* **Problem statement**
Would you pull out every line of the material that contains the string "lines"?

- Opening Delimiter -

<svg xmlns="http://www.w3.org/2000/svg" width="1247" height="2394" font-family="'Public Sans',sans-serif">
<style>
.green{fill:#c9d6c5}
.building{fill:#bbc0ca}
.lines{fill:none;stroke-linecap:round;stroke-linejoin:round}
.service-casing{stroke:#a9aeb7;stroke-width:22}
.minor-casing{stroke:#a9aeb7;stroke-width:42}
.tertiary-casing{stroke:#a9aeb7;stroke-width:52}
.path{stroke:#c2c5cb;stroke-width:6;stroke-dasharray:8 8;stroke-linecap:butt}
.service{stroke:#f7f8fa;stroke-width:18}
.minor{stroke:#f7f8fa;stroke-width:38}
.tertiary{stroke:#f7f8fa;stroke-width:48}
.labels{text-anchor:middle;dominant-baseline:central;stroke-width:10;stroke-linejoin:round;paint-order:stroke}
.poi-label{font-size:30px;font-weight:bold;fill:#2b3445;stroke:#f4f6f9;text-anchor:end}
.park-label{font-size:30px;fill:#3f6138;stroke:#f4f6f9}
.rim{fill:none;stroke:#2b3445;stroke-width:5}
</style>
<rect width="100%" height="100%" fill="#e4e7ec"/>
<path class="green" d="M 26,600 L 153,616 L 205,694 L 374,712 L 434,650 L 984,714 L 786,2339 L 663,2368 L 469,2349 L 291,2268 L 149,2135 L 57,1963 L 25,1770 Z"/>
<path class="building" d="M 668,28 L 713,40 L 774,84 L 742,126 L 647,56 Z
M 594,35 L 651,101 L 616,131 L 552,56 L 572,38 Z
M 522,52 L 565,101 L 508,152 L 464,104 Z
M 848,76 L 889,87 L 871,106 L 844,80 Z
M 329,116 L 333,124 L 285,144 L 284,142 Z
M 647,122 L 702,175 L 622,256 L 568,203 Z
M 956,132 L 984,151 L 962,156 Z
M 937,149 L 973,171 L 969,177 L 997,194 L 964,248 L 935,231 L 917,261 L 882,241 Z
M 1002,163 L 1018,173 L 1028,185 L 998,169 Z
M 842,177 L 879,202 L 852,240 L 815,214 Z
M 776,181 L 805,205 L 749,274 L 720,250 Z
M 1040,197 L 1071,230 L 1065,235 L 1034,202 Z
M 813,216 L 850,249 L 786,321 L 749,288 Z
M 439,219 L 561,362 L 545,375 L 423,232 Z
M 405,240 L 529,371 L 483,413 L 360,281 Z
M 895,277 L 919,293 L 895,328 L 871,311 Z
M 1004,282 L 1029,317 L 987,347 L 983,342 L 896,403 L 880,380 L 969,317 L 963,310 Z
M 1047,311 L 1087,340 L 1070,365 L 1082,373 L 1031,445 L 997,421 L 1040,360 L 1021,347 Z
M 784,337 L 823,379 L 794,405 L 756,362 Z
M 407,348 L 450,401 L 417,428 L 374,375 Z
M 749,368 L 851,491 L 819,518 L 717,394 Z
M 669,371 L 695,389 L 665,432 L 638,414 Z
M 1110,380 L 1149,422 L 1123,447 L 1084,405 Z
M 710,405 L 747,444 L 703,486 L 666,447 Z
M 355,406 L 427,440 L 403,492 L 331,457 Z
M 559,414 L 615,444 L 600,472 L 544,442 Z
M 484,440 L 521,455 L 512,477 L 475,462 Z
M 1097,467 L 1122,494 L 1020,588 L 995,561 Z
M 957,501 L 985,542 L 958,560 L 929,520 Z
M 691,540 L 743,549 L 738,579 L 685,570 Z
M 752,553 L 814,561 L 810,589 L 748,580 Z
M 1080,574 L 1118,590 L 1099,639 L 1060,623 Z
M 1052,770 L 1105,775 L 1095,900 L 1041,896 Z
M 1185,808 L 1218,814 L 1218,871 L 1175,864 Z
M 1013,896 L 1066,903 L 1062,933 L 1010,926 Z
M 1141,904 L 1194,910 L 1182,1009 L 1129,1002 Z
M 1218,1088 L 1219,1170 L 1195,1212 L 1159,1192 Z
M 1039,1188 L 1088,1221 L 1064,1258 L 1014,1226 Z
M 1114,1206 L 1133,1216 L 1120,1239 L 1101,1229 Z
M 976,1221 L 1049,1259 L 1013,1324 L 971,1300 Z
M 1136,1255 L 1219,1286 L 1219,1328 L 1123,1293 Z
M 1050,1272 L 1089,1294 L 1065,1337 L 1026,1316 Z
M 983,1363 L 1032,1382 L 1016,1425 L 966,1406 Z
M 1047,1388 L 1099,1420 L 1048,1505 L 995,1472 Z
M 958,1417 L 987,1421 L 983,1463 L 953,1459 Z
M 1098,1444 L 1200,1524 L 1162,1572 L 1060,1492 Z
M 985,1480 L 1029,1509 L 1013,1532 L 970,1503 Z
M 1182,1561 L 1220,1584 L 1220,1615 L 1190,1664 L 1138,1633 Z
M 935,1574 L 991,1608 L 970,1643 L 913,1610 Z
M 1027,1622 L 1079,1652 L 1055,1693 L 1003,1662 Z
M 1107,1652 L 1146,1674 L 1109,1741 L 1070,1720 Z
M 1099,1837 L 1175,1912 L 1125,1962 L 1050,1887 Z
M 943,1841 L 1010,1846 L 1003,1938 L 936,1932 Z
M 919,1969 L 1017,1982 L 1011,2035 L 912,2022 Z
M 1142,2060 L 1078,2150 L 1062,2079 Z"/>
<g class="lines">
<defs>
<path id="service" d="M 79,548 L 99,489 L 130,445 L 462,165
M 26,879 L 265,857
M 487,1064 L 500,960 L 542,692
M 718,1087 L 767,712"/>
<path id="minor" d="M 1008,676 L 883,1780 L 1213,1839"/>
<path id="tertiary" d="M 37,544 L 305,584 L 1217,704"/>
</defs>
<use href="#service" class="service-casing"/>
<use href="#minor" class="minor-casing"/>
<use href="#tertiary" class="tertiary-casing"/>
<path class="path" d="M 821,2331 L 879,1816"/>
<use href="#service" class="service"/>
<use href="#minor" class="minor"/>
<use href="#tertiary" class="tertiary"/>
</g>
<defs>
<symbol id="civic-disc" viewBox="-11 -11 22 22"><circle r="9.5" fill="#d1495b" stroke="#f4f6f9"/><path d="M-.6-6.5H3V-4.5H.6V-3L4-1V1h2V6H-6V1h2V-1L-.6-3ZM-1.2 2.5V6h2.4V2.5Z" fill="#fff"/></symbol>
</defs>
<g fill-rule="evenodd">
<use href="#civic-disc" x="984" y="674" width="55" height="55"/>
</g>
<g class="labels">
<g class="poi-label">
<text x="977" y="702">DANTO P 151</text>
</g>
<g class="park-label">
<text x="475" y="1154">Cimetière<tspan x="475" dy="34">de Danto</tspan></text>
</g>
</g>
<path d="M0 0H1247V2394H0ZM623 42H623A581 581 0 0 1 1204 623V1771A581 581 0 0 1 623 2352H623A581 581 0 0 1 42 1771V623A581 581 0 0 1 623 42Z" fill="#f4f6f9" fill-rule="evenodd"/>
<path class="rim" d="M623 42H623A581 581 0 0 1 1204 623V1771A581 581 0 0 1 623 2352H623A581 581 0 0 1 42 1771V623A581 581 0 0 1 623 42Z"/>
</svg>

- Closing Delimiter -

* **Response box**
.lines{fill:none;stroke-linecap:round;stroke-linejoin:round}
<g class="lines">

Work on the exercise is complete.